● **Work to be completed**: Using the line that has "http://www.bisound.com/forum/show" as the starting point, print each line to the end of the material below word for word. Add no other lines.

[Task data]

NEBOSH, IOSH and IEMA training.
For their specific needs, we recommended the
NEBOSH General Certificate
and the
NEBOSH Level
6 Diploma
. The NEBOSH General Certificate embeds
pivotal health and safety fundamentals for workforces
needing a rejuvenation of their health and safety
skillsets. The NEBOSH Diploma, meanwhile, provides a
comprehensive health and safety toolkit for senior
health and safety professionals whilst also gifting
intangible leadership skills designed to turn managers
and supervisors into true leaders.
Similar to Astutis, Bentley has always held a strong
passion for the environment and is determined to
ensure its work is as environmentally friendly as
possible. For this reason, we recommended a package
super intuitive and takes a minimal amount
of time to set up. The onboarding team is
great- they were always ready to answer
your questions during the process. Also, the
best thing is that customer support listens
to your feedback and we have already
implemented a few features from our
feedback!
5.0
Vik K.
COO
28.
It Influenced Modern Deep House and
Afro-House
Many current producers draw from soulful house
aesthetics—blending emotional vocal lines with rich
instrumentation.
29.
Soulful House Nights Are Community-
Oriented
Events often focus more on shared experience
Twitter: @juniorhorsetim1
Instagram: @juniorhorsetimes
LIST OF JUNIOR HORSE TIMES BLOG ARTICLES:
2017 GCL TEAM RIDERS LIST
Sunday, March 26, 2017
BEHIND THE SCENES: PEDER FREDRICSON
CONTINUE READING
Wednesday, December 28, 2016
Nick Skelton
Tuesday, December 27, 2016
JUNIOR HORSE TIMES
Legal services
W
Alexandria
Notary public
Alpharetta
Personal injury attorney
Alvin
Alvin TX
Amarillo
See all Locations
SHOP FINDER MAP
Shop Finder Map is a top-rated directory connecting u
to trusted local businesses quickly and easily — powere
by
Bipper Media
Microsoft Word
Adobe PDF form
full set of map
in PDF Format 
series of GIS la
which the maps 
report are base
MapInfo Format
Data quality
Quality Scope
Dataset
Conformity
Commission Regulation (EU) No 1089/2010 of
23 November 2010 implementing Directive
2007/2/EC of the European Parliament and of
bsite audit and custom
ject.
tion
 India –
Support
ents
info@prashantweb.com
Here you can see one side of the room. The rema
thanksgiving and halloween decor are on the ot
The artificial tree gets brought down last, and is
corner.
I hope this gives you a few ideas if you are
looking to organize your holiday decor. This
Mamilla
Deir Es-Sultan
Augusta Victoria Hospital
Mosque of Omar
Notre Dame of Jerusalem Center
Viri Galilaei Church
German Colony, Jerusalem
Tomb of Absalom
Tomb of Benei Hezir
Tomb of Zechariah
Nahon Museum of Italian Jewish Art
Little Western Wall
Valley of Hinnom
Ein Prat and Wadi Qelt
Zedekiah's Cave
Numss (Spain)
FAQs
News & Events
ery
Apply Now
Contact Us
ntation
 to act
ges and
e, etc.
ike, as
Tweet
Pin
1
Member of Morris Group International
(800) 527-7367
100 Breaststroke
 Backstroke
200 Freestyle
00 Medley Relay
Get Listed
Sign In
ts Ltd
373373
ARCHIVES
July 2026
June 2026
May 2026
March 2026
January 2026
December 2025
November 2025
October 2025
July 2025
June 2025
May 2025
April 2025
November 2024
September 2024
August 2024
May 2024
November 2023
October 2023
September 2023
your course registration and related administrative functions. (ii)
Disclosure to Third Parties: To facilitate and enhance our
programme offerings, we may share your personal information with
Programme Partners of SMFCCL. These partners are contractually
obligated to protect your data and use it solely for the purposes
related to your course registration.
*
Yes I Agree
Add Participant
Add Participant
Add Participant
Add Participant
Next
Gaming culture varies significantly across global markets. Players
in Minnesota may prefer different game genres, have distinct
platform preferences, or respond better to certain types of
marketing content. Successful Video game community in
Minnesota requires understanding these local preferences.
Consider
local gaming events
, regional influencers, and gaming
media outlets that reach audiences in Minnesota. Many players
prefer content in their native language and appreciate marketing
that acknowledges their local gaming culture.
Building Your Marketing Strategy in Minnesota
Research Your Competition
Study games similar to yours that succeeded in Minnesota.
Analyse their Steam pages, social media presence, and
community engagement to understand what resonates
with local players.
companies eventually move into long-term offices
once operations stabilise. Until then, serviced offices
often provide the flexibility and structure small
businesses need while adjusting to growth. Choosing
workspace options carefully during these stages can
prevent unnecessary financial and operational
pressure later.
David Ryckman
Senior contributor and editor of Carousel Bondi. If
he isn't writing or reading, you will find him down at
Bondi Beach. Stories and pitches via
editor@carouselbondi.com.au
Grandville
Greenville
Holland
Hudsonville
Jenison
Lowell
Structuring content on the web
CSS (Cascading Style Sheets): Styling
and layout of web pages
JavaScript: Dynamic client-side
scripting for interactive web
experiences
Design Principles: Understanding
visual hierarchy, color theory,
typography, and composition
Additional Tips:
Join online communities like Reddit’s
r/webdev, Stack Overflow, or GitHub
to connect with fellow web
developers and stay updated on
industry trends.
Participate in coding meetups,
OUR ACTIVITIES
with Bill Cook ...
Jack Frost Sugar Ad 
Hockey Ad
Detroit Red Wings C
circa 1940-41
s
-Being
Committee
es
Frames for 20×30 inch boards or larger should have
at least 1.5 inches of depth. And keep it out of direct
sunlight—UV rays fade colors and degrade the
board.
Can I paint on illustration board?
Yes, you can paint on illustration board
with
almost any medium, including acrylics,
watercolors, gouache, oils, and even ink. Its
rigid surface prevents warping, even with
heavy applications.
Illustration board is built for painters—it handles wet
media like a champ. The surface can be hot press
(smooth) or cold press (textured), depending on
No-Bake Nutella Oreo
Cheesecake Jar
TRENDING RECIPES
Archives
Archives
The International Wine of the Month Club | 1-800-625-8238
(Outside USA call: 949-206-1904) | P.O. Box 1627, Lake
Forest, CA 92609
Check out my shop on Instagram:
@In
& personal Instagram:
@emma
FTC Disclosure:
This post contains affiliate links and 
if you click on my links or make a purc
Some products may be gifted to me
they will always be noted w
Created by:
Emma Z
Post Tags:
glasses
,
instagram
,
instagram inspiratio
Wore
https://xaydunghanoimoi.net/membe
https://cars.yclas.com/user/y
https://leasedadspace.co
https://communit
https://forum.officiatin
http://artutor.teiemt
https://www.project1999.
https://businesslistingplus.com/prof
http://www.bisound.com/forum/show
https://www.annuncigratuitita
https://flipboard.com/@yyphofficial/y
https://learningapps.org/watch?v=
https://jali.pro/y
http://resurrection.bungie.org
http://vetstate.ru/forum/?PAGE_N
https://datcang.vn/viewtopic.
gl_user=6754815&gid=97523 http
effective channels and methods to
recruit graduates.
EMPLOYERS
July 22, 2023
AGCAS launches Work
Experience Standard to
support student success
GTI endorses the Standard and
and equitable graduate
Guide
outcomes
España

[/Task data]

● **Output**:
http://www.bisound.com/forum/show
https://www.annuncigratuitita
https://flipboard.com/@yyphofficial/y
https://learningapps.org/watch?v=
https://jali.pro/y
http://resurrection.bungie.org
http://vetstate.ru/forum/?PAGE_N
https://datcang.vn/viewtopic.
gl_user=6754815&gid=97523 http
effective channels and methods to
recruit graduates.
EMPLOYERS
July 22, 2023
AGCAS launches Work
Experience Standard to
support student success
GTI endorses the Standard and
and equitable graduate
Guide
outcomes
España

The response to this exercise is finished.